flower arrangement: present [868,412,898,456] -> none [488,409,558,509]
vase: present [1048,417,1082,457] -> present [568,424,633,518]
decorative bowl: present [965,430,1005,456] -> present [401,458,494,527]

==

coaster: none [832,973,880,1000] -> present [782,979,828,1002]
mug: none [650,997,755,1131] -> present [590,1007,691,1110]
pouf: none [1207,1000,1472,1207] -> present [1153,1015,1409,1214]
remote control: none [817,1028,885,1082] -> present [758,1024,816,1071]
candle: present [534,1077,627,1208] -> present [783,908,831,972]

* * *

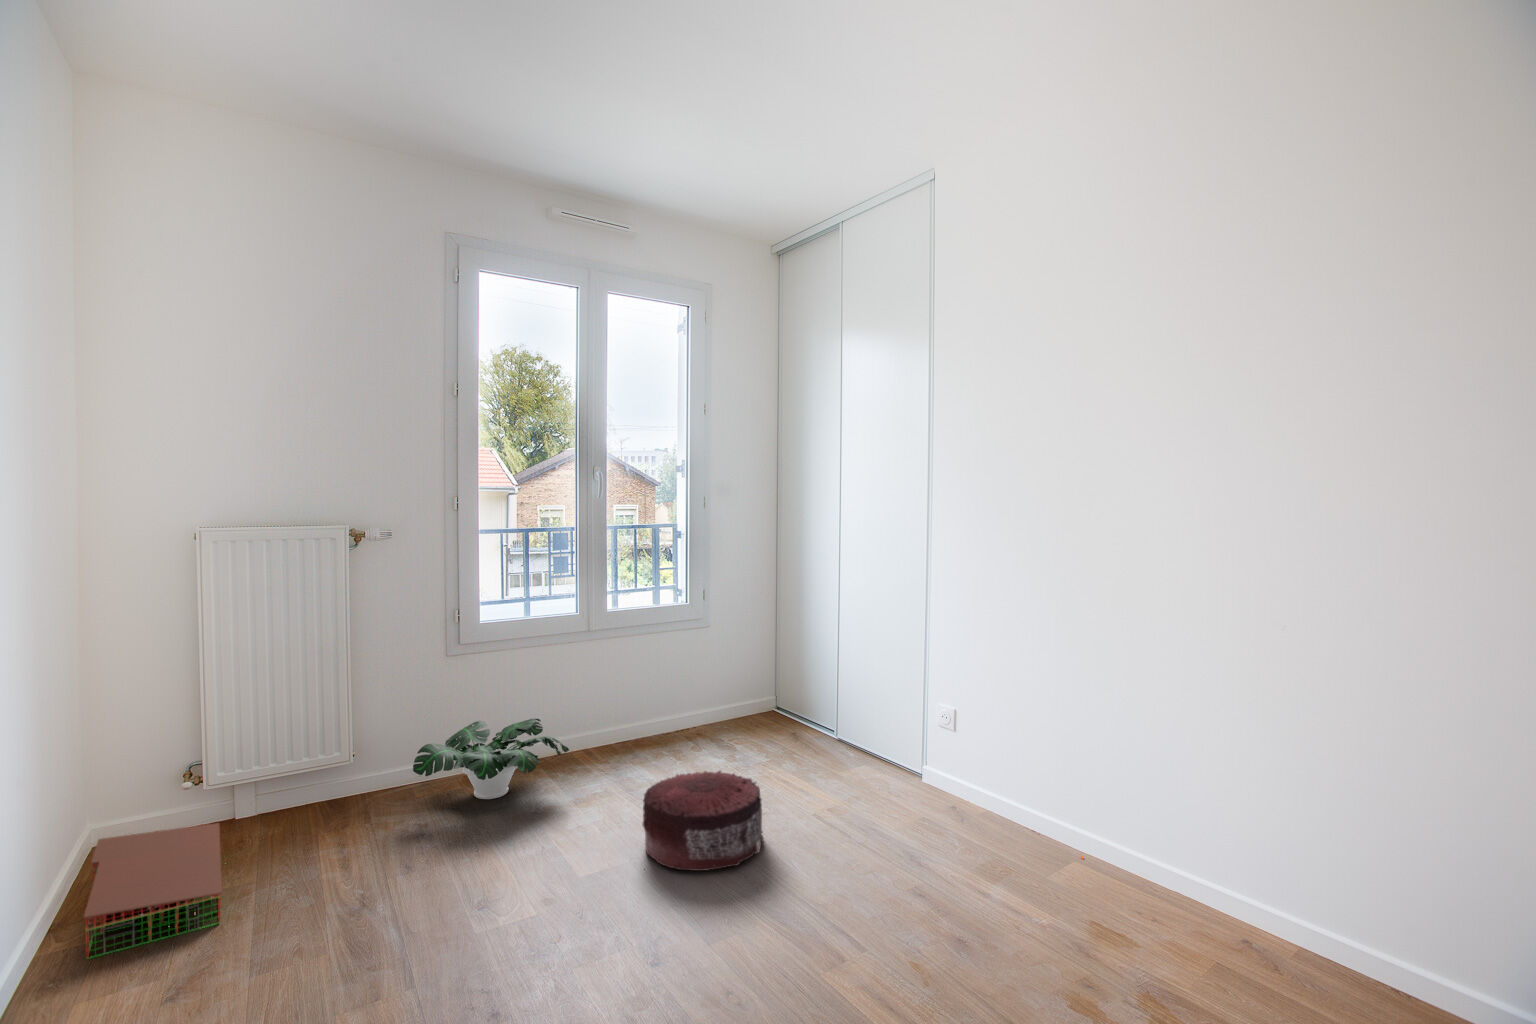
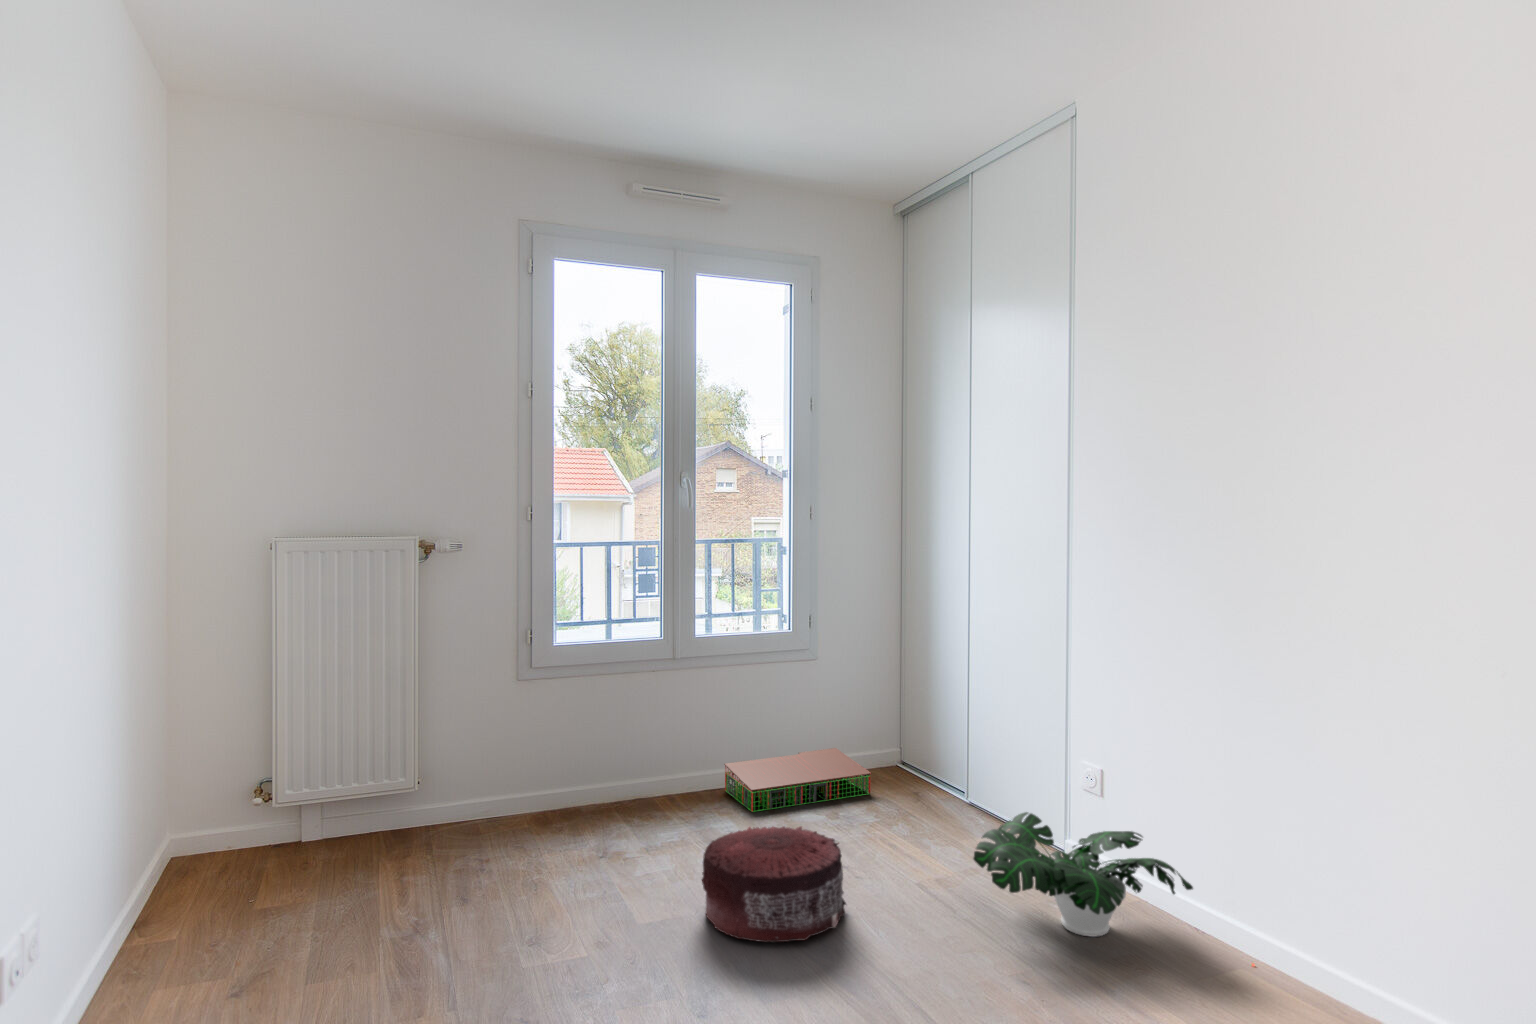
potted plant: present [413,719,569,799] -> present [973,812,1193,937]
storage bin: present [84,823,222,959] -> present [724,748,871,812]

Requirement:
All that is wanted is a faithful reproduction of the line above with "flower arrangement: present", the line with "decorative bowl: present", and every line in between.

Result of the task:
flower arrangement: present [868,412,898,456] -> none [488,409,558,509]
vase: present [1048,417,1082,457] -> present [568,424,633,518]
decorative bowl: present [965,430,1005,456] -> present [401,458,494,527]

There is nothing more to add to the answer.